Panelist correctly denies complaint despite no response from domain name owner.
Yesterday I wrote about a a no good, very bad UDRP decision in which the domain owner didn’t respond but the panelist still shouldn’t have awarded the domain name to the complainant, Virgin.
Today comes a World Intellectual Property Organization decision with a non-response in which the panelist correctly denied the complaint.
Opus Group AB of Sweden filed the case against Opus Group LLC of New York.
We don’t know much about the domain owner, which didn’t respond to the dispute. But we do know that its name in Whois is Opus Group LLC, and Opus Group AB didn’t provide any evidence that this isn’t the actual registrant’s name.

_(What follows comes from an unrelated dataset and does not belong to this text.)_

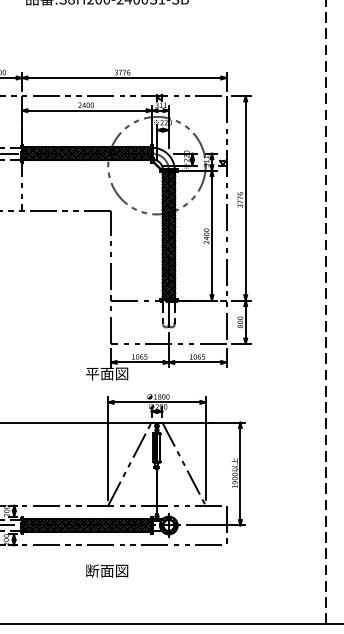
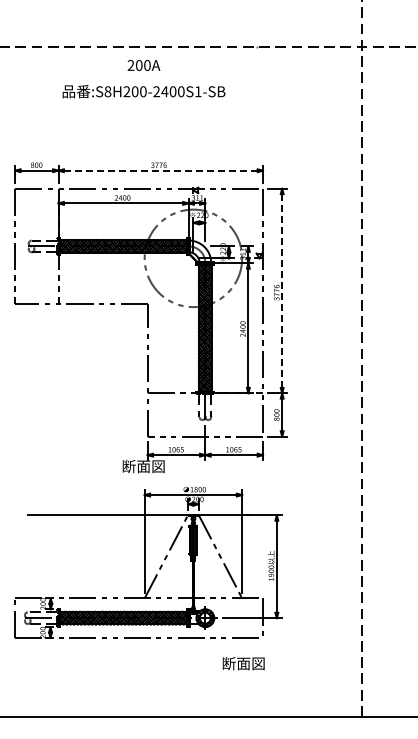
line: (124, 77) -> (160, 170), solid -> dashed
line: (246, 198) -> (282, 291), solid -> dashed
text: (92, 373) -> (128, 466), 平面図 -> 断面図
text: (107, 570) -> (243, 663), moved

That needed to be addressed because a company named Opus Group LLC would presumably have rights or a legitimate interest in the domain name OpusGroup.com.
Panelist Ian Lowe called the complainant on this. He also determined:
…the Panel considers that the Complainant has failed to demonstrate on any view that the Respondent is likely to have had the Complainant and its rights in any relevant trademark in mind at the time it registered the Domain Name, and that the Complainant has therefore failed to establish that the Domain Name was registered in bad faith.
It’s easy for a panelist to rubber stamp a complaint in which the domain owner doesn’t respond. Kudos to Ian Lowe for making the right decision in this case.
(The complainant also lost a case for Opus.group that is owned by a different group.)